Many problems in life are adversarial. If you play poker or chess, for example, past data about opponents won’t be useful if they modify their strategy sensing that you’re onto them. Analyzing historical data in adversarial domains is of limited value for prediction.
The Indian Chief
At a university leadership meeting many years ago, we were broken up into groups of three and asked to analyze a situation. I was in a group with two other compatriots. Our deans were in another group. After a few minutes of deliberation, we took turns presenting our analyses.
The three deans reported their thoughts. Then it was our turn. I opened by saying that the Indians had a very different view of the situation than the chiefs. The room cracked up, but I wonder whether we can still say things like that now.
Talking about Indians, I would never have imagined that a brown dude would become the British chief in my lifetime. When I left India in 1978, everyone in my dad’s generation, except my dad, said “son, I don’t know why you want to go America.
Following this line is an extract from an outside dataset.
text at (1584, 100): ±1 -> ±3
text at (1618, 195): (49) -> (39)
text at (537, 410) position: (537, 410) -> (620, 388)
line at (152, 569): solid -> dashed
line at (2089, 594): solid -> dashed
You realize that you can never make it to the top?”
My response was “right, but they just landed a man on moon and put on a show like Woodstock, how cool is that?” Some discrimination seemed like a small price to pay. Many years later, as my former Stern colleague and economic historian Richard Sylla put it, “people tend to treat newcomers to their country poorly. It’s just the way things are.” Indeed, the thought of “one of us” becoming the prime minister of the UK was laughable at the time, or even as recently as a decade ago.
The fact that it has happened is indicative of how much the UK and the US have changed during my lifetime. Unlike the colonial experience of my elders, I feel that on balance, my generation of Americans has been much more generous than discriminatory towards us. And it was relatively easy to fit into a culture whose language we already shared, complete with the slang. Many of us grew up much liking or even preferring rock n roll to our vernacular pop. Despite the colonial humiliation our parents had felt, weirdly enough, my generation felt no animosity towards the nation of our former colonizers. Indeed, we liked and adopted many of their ways. As immigrants, we expected to be treated badly, as Sylla noted. We largely kept our heads down and laughed off the occasional condescension.
With that attitude, how can you lose? Everything is just gravy. I’m sure Rishi Sunak has faced his share of crap, has focused on what is important. Through a Shakespearean kind of twist that played out in his political party, he has been rewarded with the top job without regard to his color. Now, he his work cut out for him. He must deliver to a country that has put the highest level of trust in him.